Dataset records »
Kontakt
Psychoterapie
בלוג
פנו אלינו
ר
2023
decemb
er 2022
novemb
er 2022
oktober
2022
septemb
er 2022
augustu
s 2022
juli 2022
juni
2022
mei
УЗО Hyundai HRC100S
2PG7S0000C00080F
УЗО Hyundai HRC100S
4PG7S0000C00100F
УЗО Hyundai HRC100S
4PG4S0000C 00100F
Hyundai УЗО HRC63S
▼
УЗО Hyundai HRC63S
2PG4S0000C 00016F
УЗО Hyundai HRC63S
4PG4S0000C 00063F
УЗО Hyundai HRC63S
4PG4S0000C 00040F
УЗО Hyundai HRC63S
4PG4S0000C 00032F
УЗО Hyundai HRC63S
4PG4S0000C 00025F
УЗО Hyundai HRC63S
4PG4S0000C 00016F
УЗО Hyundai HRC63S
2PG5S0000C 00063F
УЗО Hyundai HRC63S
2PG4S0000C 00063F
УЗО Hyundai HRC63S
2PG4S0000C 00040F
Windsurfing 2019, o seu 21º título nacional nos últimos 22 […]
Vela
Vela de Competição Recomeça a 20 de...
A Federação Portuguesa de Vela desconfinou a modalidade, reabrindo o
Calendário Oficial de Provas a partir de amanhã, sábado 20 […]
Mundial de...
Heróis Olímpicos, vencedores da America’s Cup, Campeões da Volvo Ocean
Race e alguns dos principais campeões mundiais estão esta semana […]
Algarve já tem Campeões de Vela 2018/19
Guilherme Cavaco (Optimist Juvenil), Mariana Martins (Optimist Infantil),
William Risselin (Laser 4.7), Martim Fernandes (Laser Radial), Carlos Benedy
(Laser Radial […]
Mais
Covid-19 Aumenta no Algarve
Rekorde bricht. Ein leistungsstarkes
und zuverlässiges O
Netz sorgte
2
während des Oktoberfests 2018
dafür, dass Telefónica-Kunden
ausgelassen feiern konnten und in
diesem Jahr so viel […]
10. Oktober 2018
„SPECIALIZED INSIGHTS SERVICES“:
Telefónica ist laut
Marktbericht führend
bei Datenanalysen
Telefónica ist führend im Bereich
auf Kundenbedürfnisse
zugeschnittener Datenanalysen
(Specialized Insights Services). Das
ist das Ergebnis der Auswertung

Exercise » All of the material above should be repeated word for word.

Task solution »
Kontakt
Psychoterapie
בלוג
פנו אלינו
ר
2023
decemb
er 2022
novemb
er 2022
oktober
2022
septemb
er 2022
augustu
s 2022
juli 2022
juni
2022
mei
УЗО Hyundai HRC100S
2PG7S0000C00080F
УЗО Hyundai HRC100S
4PG7S0000C00100F
УЗО Hyundai HRC100S
4PG4S0000C 00100F
Hyundai УЗО HRC63S
▼
УЗО Hyundai HRC63S
2PG4S0000C 00016F
УЗО Hyundai HRC63S
4PG4S0000C 00063F
УЗО Hyundai HRC63S
4PG4S0000C 00040F
УЗО Hyundai HRC63S
4PG4S0000C 00032F
УЗО Hyundai HRC63S
4PG4S0000C 00025F
УЗО Hyundai HRC63S
4PG4S0000C 00016F
УЗО Hyundai HRC63S
2PG5S0000C 00063F
УЗО Hyundai HRC63S
2PG4S0000C 00063F
УЗО Hyundai HRC63S
2PG4S0000C 00040F
Windsurfing 2019, o seu 21º título nacional nos últimos 22 […]
Vela
Vela de Competição Recomeça a 20 de...
A Federação Portuguesa de Vela desconfinou a modalidade, reabrindo o
Calendário Oficial de Provas a partir de amanhã, sábado 20 […]
Mundial de...
Heróis Olímpicos, vencedores da America’s Cup, Campeões da Volvo Ocean
Race e alguns dos principais campeões mundiais estão esta semana […]
Algarve já tem Campeões de Vela 2018/19
Guilherme Cavaco (Optimist Juvenil), Mariana Martins (Optimist Infantil),
William Risselin (Laser 4.7), Martim Fernandes (Laser Radial), Carlos Benedy
(Laser Radial […]
Mais
Covid-19 Aumenta no Algarve
Rekorde bricht. Ein leistungsstarkes
und zuverlässiges O
Netz sorgte
2
während des Oktoberfests 2018
dafür, dass Telefónica-Kunden
ausgelassen feiern konnten und in
diesem Jahr so viel […]
10. Oktober 2018
„SPECIALIZED INSIGHTS SERVICES“:
Telefónica ist laut
Marktbericht führend
bei Datenanalysen
Telefónica ist führend im Bereich
auf Kundenbedürfnisse
zugeschnittener Datenanalysen
(Specialized Insights Services). Das
ist das Ergebnis der Auswertung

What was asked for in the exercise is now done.